> **Records drawn from a dataset**:
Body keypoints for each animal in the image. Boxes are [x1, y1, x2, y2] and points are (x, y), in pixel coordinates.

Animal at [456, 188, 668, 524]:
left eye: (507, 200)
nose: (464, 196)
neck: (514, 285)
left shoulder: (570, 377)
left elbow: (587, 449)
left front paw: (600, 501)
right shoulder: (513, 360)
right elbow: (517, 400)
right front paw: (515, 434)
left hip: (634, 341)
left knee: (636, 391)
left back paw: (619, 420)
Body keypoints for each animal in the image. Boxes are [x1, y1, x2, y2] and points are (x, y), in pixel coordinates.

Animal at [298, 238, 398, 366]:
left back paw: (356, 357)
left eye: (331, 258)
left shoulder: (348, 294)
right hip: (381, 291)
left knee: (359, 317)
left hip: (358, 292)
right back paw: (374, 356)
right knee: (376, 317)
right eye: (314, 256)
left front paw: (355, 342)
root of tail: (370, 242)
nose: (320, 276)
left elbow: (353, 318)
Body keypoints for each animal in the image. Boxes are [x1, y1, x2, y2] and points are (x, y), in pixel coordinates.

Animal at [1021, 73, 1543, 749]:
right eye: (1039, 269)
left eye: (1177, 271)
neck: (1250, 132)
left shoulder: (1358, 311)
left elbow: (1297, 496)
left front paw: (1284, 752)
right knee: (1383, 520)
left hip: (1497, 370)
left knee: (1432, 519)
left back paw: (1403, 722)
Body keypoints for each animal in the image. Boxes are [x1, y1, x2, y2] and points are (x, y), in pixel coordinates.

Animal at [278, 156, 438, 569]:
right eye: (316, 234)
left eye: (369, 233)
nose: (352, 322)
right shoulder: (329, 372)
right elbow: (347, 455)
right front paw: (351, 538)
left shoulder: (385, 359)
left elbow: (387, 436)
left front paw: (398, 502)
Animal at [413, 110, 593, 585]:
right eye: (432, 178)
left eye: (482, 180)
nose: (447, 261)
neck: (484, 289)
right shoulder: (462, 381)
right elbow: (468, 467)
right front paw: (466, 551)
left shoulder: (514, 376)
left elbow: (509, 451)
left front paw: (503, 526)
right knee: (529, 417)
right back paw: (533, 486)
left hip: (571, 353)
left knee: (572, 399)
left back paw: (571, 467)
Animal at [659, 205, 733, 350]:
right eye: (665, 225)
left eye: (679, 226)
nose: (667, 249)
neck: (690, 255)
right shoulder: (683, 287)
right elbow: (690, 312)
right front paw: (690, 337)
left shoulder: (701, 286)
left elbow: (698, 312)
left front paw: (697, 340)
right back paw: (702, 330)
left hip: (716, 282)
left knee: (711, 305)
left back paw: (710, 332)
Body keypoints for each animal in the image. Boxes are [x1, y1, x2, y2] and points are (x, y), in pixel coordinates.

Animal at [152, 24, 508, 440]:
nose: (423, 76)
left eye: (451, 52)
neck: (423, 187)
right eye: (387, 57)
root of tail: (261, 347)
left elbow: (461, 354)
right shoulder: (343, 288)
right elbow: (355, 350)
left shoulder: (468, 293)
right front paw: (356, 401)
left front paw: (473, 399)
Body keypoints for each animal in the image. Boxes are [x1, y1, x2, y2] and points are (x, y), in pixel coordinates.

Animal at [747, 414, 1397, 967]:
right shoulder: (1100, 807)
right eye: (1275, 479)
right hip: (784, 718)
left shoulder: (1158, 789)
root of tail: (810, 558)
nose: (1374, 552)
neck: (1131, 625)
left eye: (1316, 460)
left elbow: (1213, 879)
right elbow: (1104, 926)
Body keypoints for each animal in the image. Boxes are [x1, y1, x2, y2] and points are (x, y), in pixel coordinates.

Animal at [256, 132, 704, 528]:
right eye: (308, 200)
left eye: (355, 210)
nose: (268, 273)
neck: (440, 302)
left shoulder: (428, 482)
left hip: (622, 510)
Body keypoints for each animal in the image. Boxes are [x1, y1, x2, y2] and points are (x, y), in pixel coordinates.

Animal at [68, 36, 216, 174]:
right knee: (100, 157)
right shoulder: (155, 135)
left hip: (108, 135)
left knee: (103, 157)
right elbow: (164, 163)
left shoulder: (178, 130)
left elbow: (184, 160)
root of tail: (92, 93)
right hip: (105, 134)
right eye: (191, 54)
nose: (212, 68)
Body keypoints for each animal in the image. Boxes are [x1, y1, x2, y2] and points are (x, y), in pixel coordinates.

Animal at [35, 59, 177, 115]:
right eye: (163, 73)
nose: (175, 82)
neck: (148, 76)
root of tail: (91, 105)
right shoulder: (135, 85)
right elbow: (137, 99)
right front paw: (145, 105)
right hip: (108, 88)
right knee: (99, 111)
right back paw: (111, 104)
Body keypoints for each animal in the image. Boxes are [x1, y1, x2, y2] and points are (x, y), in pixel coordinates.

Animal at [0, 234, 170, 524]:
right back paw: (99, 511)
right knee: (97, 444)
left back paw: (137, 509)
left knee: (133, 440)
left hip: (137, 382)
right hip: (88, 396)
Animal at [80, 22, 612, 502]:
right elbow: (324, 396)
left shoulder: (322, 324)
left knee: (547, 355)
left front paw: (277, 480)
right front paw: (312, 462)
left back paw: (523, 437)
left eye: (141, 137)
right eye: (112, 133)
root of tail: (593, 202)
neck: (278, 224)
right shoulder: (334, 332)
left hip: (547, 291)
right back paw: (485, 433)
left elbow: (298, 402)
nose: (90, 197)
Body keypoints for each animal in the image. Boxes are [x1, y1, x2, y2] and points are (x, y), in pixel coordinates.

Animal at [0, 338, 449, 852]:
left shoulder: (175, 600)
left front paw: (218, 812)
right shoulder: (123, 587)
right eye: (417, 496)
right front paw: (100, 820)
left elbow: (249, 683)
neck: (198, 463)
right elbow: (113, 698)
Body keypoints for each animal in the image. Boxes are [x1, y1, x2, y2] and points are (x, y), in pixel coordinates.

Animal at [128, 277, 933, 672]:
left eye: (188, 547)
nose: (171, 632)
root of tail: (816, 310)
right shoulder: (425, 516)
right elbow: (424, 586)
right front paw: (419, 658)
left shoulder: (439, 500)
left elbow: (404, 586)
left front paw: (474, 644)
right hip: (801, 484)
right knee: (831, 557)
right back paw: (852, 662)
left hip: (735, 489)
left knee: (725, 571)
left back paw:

> **Exercise directions**:
In the data above, find the line with "left shoulder: (322, 324)" and the line with "right back paw: (852, 662)". Retype both, plus every line between them, exactly.

> **Exercise response**:
left shoulder: (322, 324)
left knee: (547, 355)
left front paw: (277, 480)
right front paw: (312, 462)
left back paw: (523, 437)
left eye: (141, 137)
right eye: (112, 133)
root of tail: (593, 202)
neck: (278, 224)
right shoulder: (334, 332)
left hip: (547, 291)
right back paw: (485, 433)
left elbow: (298, 402)
nose: (90, 197)
Body keypoints for each animal in the image. Boxes are [x1, y1, x2, y2] and points are (x, y), in pixel coordinates.

Animal at [0, 338, 449, 852]:
left shoulder: (175, 600)
left front paw: (218, 812)
right shoulder: (123, 587)
right eye: (417, 496)
right front paw: (100, 820)
left elbow: (249, 683)
neck: (198, 463)
right elbow: (113, 698)
Body keypoints for each animal in the image. Boxes are [x1, y1, x2, y2] and points are (x, y), in pixel coordinates.

Animal at [128, 277, 933, 672]:
left eye: (188, 547)
nose: (171, 632)
root of tail: (816, 310)
right shoulder: (425, 516)
right elbow: (424, 586)
right front paw: (419, 658)
left shoulder: (439, 500)
left elbow: (404, 586)
left front paw: (474, 644)
right hip: (801, 484)
right knee: (831, 557)
right back paw: (852, 662)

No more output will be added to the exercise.